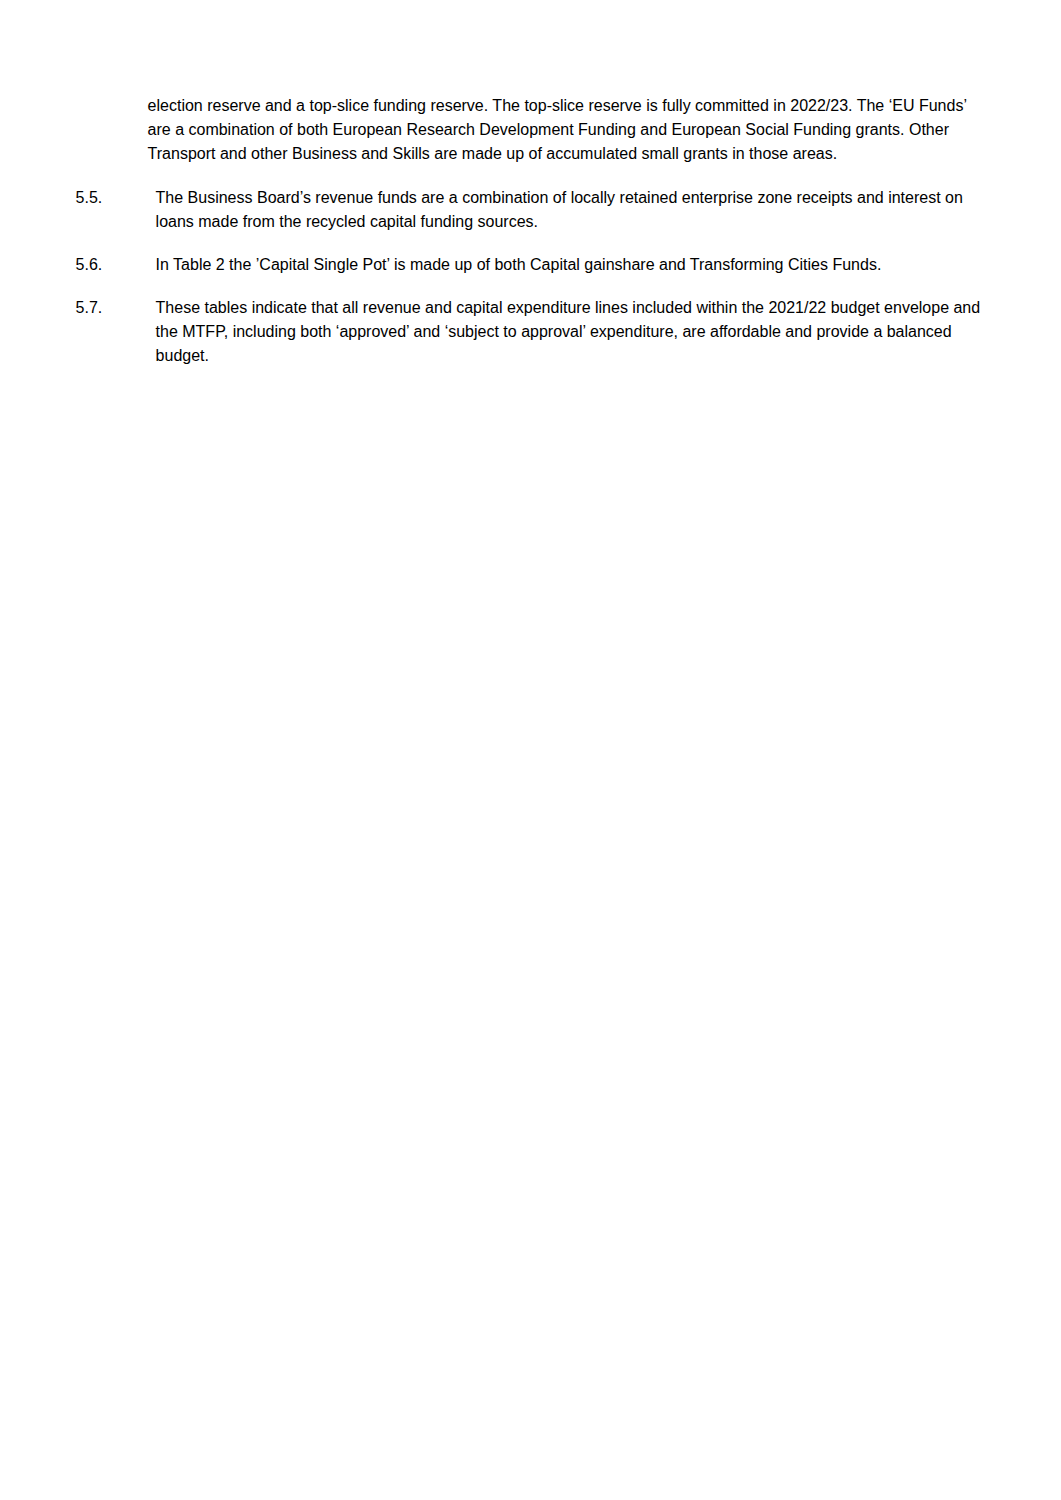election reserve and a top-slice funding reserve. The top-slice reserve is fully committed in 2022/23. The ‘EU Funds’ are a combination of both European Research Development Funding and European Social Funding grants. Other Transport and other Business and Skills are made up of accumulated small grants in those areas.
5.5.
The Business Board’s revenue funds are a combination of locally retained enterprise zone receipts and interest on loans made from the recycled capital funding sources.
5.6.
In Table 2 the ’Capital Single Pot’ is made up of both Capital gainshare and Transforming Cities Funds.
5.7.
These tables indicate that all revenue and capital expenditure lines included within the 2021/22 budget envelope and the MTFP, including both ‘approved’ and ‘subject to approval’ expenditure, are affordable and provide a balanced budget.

● **Your goal**
Each entry above must be repeated word for word, minus its images.

● **Response box**
election reserve and a top-slice funding reserve. The top-slice reserve is fully committed in 2022/23. The ‘EU Funds’ are a combination of both European Research Development Funding and European Social Funding grants. Other Transport and other Business and Skills are made up of accumulated small grants in those areas.
5.5.
The Business Board’s revenue funds are a combination of locally retained enterprise zone receipts and interest on loans made from the recycled capital funding sources.
5.6.
In Table 2 the ’Capital Single Pot’ is made up of both Capital gainshare and Transforming Cities Funds.
5.7.
These tables indicate that all revenue and capital expenditure lines included within the 2021/22 budget envelope and the MTFP, including both ‘approved’ and ‘subject to approval’ expenditure, are affordable and provide a balanced budget.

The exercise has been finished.